We give the world 150,000 Greek words, and in return, if we forget the spanakopita in the oven and burn down our secondary kitchen in the garage we are in a bad “μουντ” the rest of the day? Speaking of bad “μουντ,” I remembered an incident that scared me for life. There I was around ten years old in my foustanela outfit holding on for dear life as the train (eleveta) was making its way down Market Street in Philadelphia for the annual Greek parade.

Everyone on the train was looking at me, so I lowered my head, and the Greek red cowboy hat fell on the floor. My mother quickly picked it up and gave me a look that made me feel like I embarrassed my family and Kolokotronis who probably turned in his grave.My parents both started their speech about Greek heroes and how ancient Greek civilization and language shaped the western world.

My Greek Taliban mother started with the old “εμείς δώσαμε τα φώτα” argument and was quick to point out that there are thousands of Greek words that occupy math books, medical and physics journals and how I should be proud to be wearing my Greek kilt. I wanted no part of it. Fast forward now some forty years later and we have the Greek media who in their attempt to be “τρεντι” have left millions of Greeks who don’t speak English behind.

As a kid, I remember some foreign words being used because there was no counter Greek word to describe them and they had to do mostly with technological advancements and foreign imports that Greece didn’t have (car parts, computers, etc.), but that’s not what I’m talking about here. On Greek TV there are programs like “Χοτ Σιτ” (Hot Seat not Hot Shit) and “Χοτ Σίτις” Hot Cities).
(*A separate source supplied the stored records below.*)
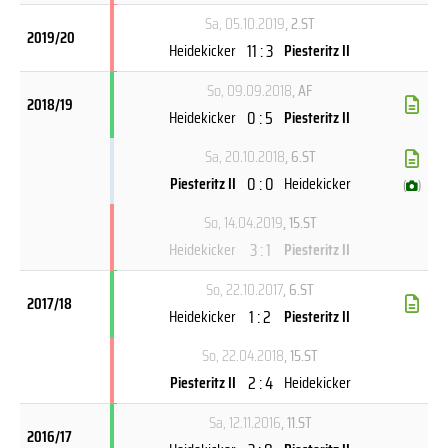
Sa, 05.10.2019
, 2.ST
2019/20
11 : 3
Heidekicker
Piesteritz II
So, 09.09.2018
, AF
2018/19
0 : 5
Heidekicker
Piesteritz II
Sa, 20.10.2018
, 6.ST
0 : 0
Piesteritz II
Heidekicker
(
)
So, 14.04.2019
, 15.ST
3 : 1
Heidekicker
Piesteritz II
So, 22.10.2017
, 6.ST
2017/18
1 : 2
Heidekicker
Piesteritz II
So, 22.04.2018
, 15.ST
2 : 4
Piesteritz II
Heidekicker
Sa, 12.11.2016
, 11.ST
2016/17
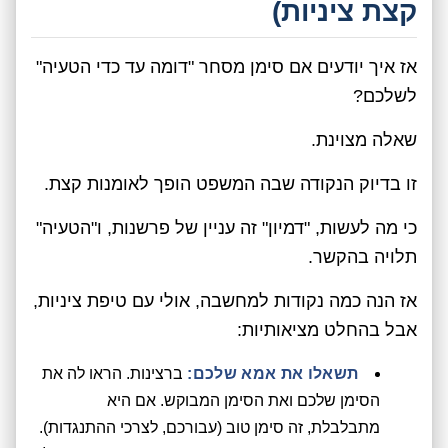
קצת ציניות)
אז איך יודעים אם סימן מסחר "דומה עד כדי הטעיה"
לשלכם?
שאלה מצוינת.
זו בדיוק הנקודה שבה המשפט הופך לאומנות קצת.
כי מה לעשות, "דמיון" זה עניין של פרשנות, ו"הטעיה"
תלויה בהקשר.
אז הנה כמה נקודות למחשבה, אולי עם טיפת ציניות,
אבל בהחלט מציאותיות:
תשאלו את אמא שלכם:
ברצינות. הראו לה את
הסימן שלכם ואת הסימן המבוקש. אם היא
מתבלבלת, זה סימן טוב (עבורכם, לצרכי ההתנגדות).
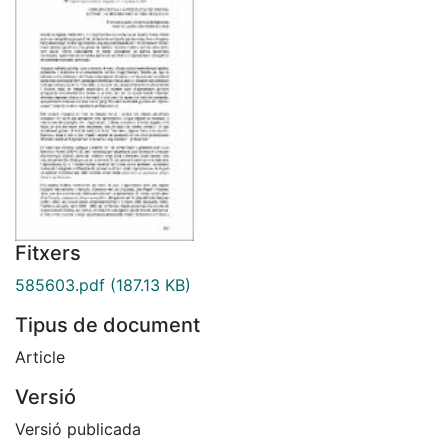
Fitxers
585603.pdf
(187.13 KB)
Tipus de document
Article
Versió
Versió publicada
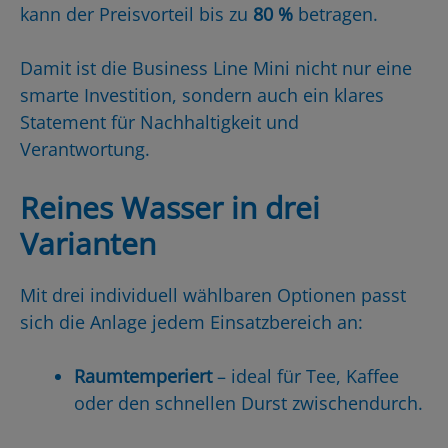
kann der Preisvorteil bis zu
80 %
betragen.
Damit ist die Business Line Mini nicht nur eine
smarte Investition, sondern auch ein klares
Statement für Nachhaltigkeit und
Verantwortung.
Reines Wasser in drei
Varianten
Mit drei individuell wählbaren Optionen passt
sich die Anlage jedem Einsatzbereich an:
Raumtemperiert
– ideal für Tee, Kaffee
oder den schnellen Durst zwischendurch.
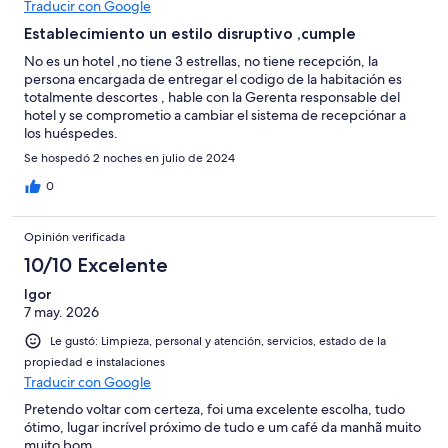
Traducir con Google
Establecimiento un estilo disruptivo ,cumple
No es un hotel ,no tiene 3 estrellas, no tiene recepción, la
persona encargada de entregar el codigo de la habitación es
totalmente descortes , hable con la Gerenta responsable del
hotel y se comprometio a cambiar el sistema de recepciónar a
los huéspedes.
Se hospedó 2 noches en julio de 2024
0
Opinión verificada
10/10 Excelente
Igor
7 may. 2026
Le gustó: Limpieza, personal y atención, servicios, estado de la
propiedad e instalaciones
Traducir con Google
Pretendo voltar com certeza, foi uma excelente escolha, tudo
ótimo, lugar incrível próximo de tudo e um café da manhã muito
muito bom.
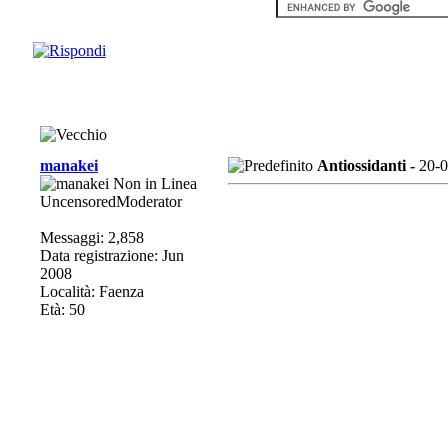
manakei
Antiossidanti -
20-0
UncensoredModerator
Messaggi: 2,858
Data registrazione: Jun
2008
Località: Faenza
Età: 50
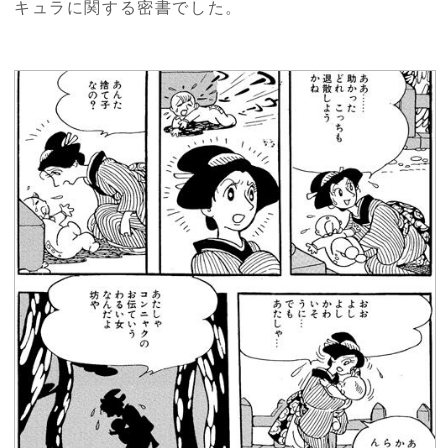
キュラに関する密書でした。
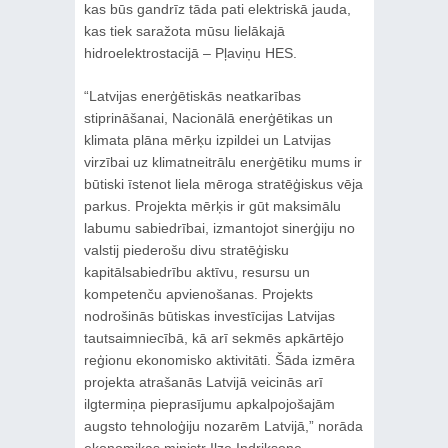
kas būs gandrīz tāda pati elektriskā jauda,
kas tiek saražota mūsu lielākajā
hidroelektrostacijā – Pļaviņu HES.
“Latvijas enerģētiskās neatkarības
stiprināšanai, Nacionālā enerģētikas un
klimata plāna mērķu izpildei un Latvijas
virzībai uz klimatneitrālu enerģētiku mums ir
būtiski īstenot liela mēroga stratēģiskus vēja
parkus. Projekta mērķis ir gūt maksimālu
labumu sabiedrībai, izmantojot sinerģiju no
valstij piederošu divu stratēģisku
kapitālsabiedrību aktīvu, resursu un
kompetenču apvienošanas. Projekts
nodrošinās būtiskas investīcijas Latvijas
tautsaimniecībā, kā arī sekmēs apkārtējo
reģionu ekonomisko aktivitāti. Šāda izmēra
projekta atrašanās Latvijā veicinās arī
ilgtermiņa pieprasījumu apkalpojošajām
augsto tehnoloģiju nozarēm Latvijā,” norāda
ekonomikas ministr Ilze Indriksone.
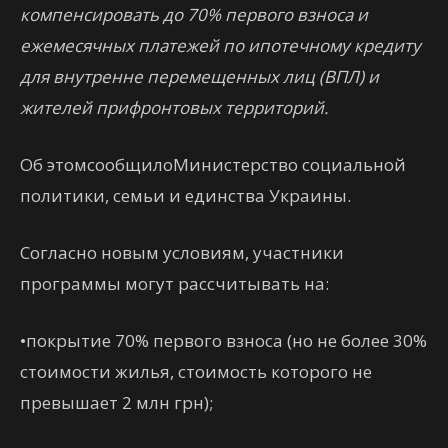
компенсировать до 70% первого взноса и
ежемесячных платежей по ипотечному кредиту
для внутренне перемещенных лиц (ВПЛ) и
жителей прифронтовых территорий.
Об этомсообщилоМинистерство социальной
политики, семьи и единства Украины.
Согласно новым условиям, участники
программы могут рассчитывать на:
•покрытие 70% первого взноса (но не более 30%
стоимости жилья, стоимость которого не
превышает 2 млн грн);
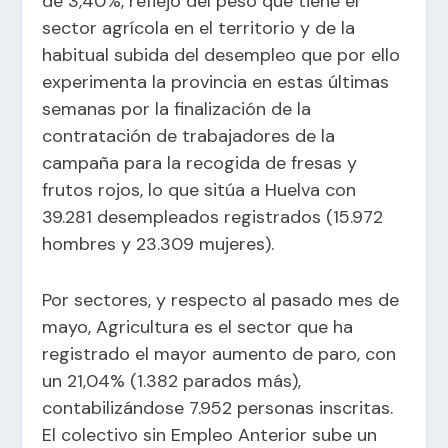
de 3,40%, reflejo del peso que tiene el
sector agrícola en el territorio y de la
habitual subida del desempleo que por ello
experimenta la provincia en estas últimas
semanas por la finalización de la
contratación de trabajadores de la
campaña para la recogida de fresas y
frutos rojos, lo que sitúa a Huelva con
39.281 desempleados registrados (15.972
hombres y 23.309 mujeres).
Por sectores, y respecto al pasado mes de
mayo, Agricultura es el sector que ha
registrado el mayor aumento de paro, con
un 21,04% (1.382 parados más),
contabilizándose 7.952 personas inscritas.
El colectivo sin Empleo Anterior sube un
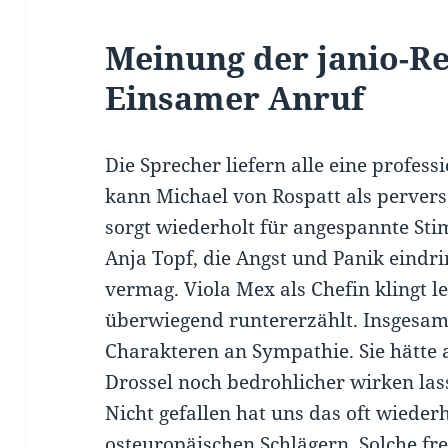
Meinung der janio-R
Einsamer Anruf
Die Sprecher liefern alle eine profess
kann Michael von Rospatt als pervers
sorgt wiederholt für angespannte St
Anja Topf, die Angst und Panik eindri
vermag. Viola Mex als Chefin klingt 
überwiegend runtererzählt. Insgesamt
Charakteren an Sympathie. Sie hätte 
Drossel noch bedrohlicher wirken la
Nicht gefallen hat uns das oft wieder
osteuropäischen Schlägern. Solche f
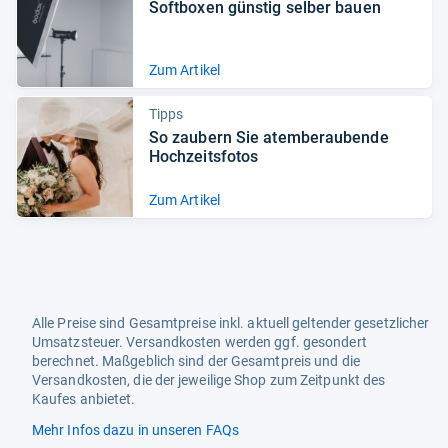
Soft­bo­xen güns­tig sel­ber bauen
Zum Artikel
Tipps
So zau­bern Sie atem­be­rau­bende
Hoch­zeits­fo­tos
Zum Artikel
Alle Preise sind Gesamtpreise inkl. aktuell geltender gesetzlicher
Umsatzsteuer. Versandkosten werden ggf. gesondert
berechnet. Maßgeblich sind der Gesamtpreis und die
Versandkosten, die der jeweilige Shop zum Zeitpunkt des
Kaufes anbietet.
Mehr Infos dazu in unseren FAQs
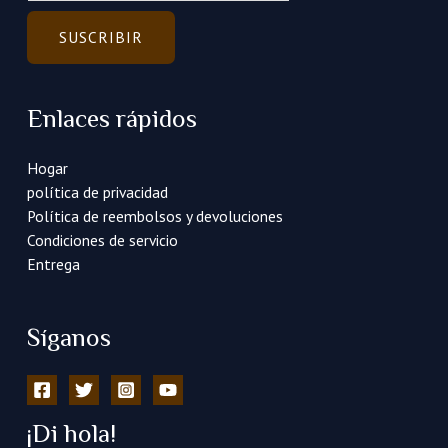
r
r
SUSCRIBIR
e
o
e
Enlaces rápidos
l
e
Hogar
c
política de privacidad
t
Política de reembolsos y devoluciones
r
Condiciones de servicio
ó
Entrega
n
i
c
Síganos
o
*
¡Di hola!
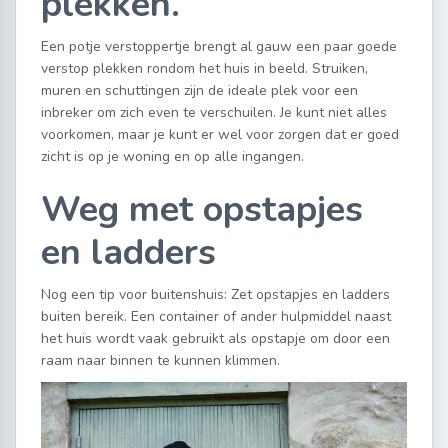
plekken.
Een potje verstoppertje brengt al gauw een paar goede
verstop plekken rondom het huis in beeld. Struiken,
muren en schuttingen zijn de ideale plek voor een
inbreker om zich even te verschuilen. Je kunt niet alles
voorkomen, maar je kunt er wel voor zorgen dat er goed
zicht is op je woning en op alle ingangen.
Weg met opstapjes
en ladders
Nog een tip voor buitenshuis: Zet opstapjes en ladders
buiten bereik. Een container of ander hulpmiddel naast
het huis wordt vaak gebruikt als opstapje om door een
raam naar binnen te kunnen klimmen.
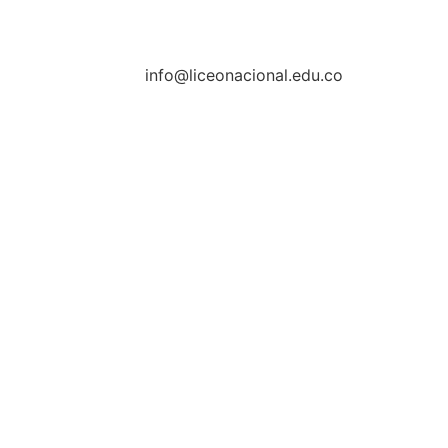
info@liceonacional.edu.co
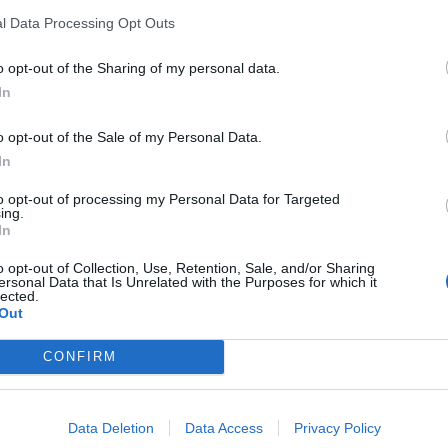
ati
per commentare questo articolo.
l Data Processing Opt Outs
tatori. Il contenuto di questo commento esprime il pensiero dell'autore e
o opt-out of the Sharing of my personal data.
s.it, che rimane autonoma e indipendente. I messaggi inclusi nei commenti
ingoli lettori che possono essere automaticamente pubblicati senza filtro
In
nk a siti esterni verranno rimossi in automatico dal sistema.
o opt-out of the Sale of my Personal Data.
In
to opt-out of processing my Personal Data for Targeted
ing.
In
o opt-out of Collection, Use, Retention, Sale, and/or Sharing
ersonal Data that Is Unrelated with the Purposes for which it
lected.
Out
CONFIRM
Data Deletion
Data Access
Privacy Policy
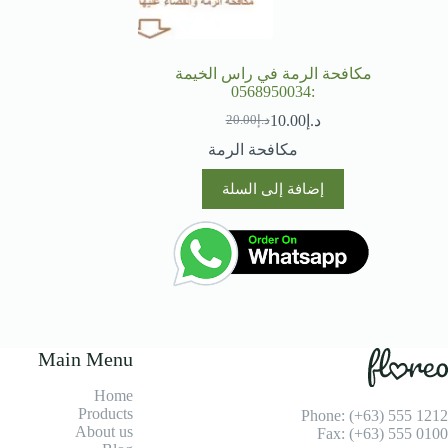
مكافحة الرمة في راس الخيمة
:0568950034
د.إ
10.00
د.إ
20.00
السعر
السعر
الحالي
الأصلي
مكافحة الرمة
هو:
هو:
د.إ20.00.
د.إ10.00.
إضافة إلى السلة
Main Menu
Home
Products
Phone: (+63) 555 1212
About us
Fax: (+63) 555 0100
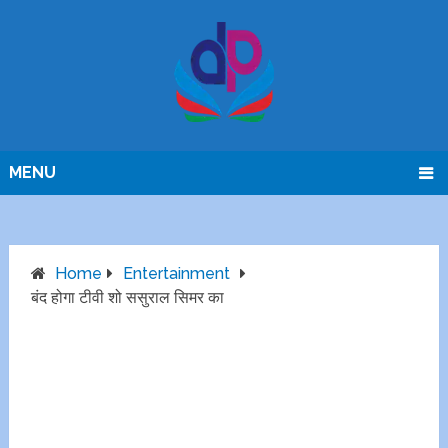
MENU
Home
Entertainment
बंद होगा टीवी शो ससुराल सिमर का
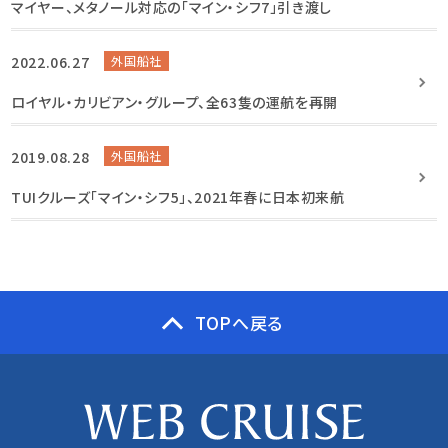
マイヤー、メタノール対応の「マイン・シフ7」引き渡し
2022.06.27
外国船社
ロイヤル・カリビアン・グループ、全63隻の運航を再開
2019.08.28
外国船社
TUIクルーズ「マイン・シフ5」、2021年春に日本初来航
TOPへ戻る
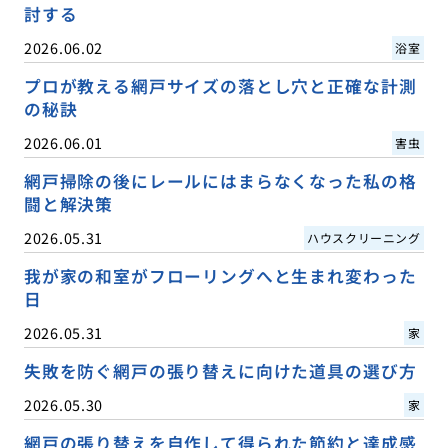
討する
2026.06.02
浴室
プロが教える網戸サイズの落とし穴と正確な計測
の秘訣
2026.06.01
害虫
網戸掃除の後にレールにはまらなくなった私の格
闘と解決策
2026.05.31
ハウスクリーニング
我が家の和室がフローリングへと生まれ変わった
日
2026.05.31
家
失敗を防ぐ網戸の張り替えに向けた道具の選び方
2026.05.30
家
網戸の張り替えを自作して得られた節約と達成感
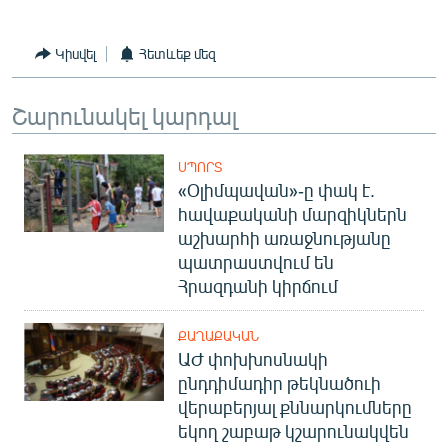
English
Русский
Կիսվել
Հետևեք մեզ
ՀԵՏԵՎԵՔ ՄԵԶ
Շարունակել կարդալ
ՍՊՈՐՏ
«Օլիմպավան»-ը փակ է.
հավաքականի մարզիկներն
աշխարհի առաջնությանը
«Ազատության» բոլոր կայքերը
պատրաստվում են
Հրազդանի կիրճում
ՔԱՂԱՔԱԿԱՆ
ԱԺ փոխխոսնակի
ընդդիմադիր թեկնածուի
վերաբերյալ քննարկումները
եկող շաբաթ կշարունակվեն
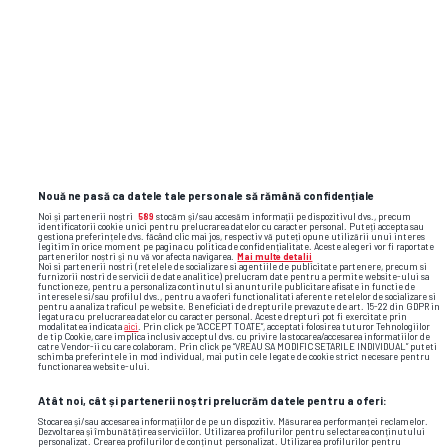
ghiulele legate de picioarele echipei, Cartu si Copil.
Numirea lui laszlo balint ca antrenor este aberanta.
Cum isi poate imagina cineva ca un antrenor demis
de uta ca fiind prost, sa obtina cvreo performanta la
Universitatea Craiova? Laszlo nu are nicio
performanta ca antrenor sau jucator. uta avea numai
jucatori straini si era una dintre cele mai slabe echipe
in atac. unul ca asta obtine performante? haida deh... .
Nouă ne pasă ca datele tale personale să rămână confidențiale
Noi și partenerii noștri
589
stocăm și/sau accesăm informații pe dispozitivul dvs., precum
identificatorii cookie unici pentru prelucrarea datelor cu caracter personal. Puteți accepta sau
gestiona preferințele dvs. făcând clic mai jos, respectiv vă puteți opune utilizării unui interes
legitim în orice moment pe pagina cu politica de confidențialitate. Aceste alegeri vor fi raportate
partenerilor noștri și nu vă vor afecta navigarea.
Mai multe detalii
Noi si partenerii nostri (retelele de socializare si agentiile de publicitate partenere, precum si
furnizorii nostri de servicii de date analitice) prelucram date pentru a permite website-ului sa
functioneze, pentru a personaliza continutul si anunturile publicitare afisate in functie de
interesele si/sau profilul dvs., pentru a va oferi functionalitati aferente retelelor de socializare si
pentru a analiza traficul pe website. Beneficiati de drepturile prevazute de art. 15-22 din GDPR in
legatura cu prelucrarea datelor cu caracter personal. Aceste drepturi pot fi exercitate prin
Comentează
modalitatea indicata
aici
. Prin click pe “ACCEPT TOATE”, acceptati folosirea tuturor Tehnologiilor
de tip Cookie, care implica inclusiv acceptul dvs. cu privire la stocarea/accesarea informatiilor de
catre Vendor-ii cu care colaboram. Prin click pe “VREAU SA MODIFIC SETARILE INDIVIDUAL” puteti
schimba preferintele in mod individual, mai putin cele legate de cookie strict necesare pentru
functionarea website-ului.
Conectează-te
la contul tău pentru a adăuga comentarii.
Atât noi, cât și partenerii noștri prelucrăm datele pentru a oferi:
Stocarea și/sau accesarea informațiilor de pe un dispozitiv. Măsurarea performanței reclamelor.
Dezvoltarea și îmbunătățirea serviciilor. Utilizarea profilurilor pentru selectarea conținutului
personalizat. Crearea profilurilor de conținut personalizat. Utilizarea profilurilor pentru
The irony here of course is, that we, Greeks living abroad, fight daily to preserve our identity and our language by not letting our children play soccer. Practices are on Tuesdays and Thursday after school, getting in the way of them learning how to become good Christians – with some Greek language thrown in – and the patriotes in Greece when puzzled about something say “OUAOU” (WOW).

Anyway, I’ll just use my “Κομπιούτερ” now (remote) to turn on my “Φλατ Είτζ Ντι Τι-βι” (HD TV) and tune into “πράιμ τάιμ ζόουν” so that I can do a “κολέξιον” (collection) of more INΓΚlish.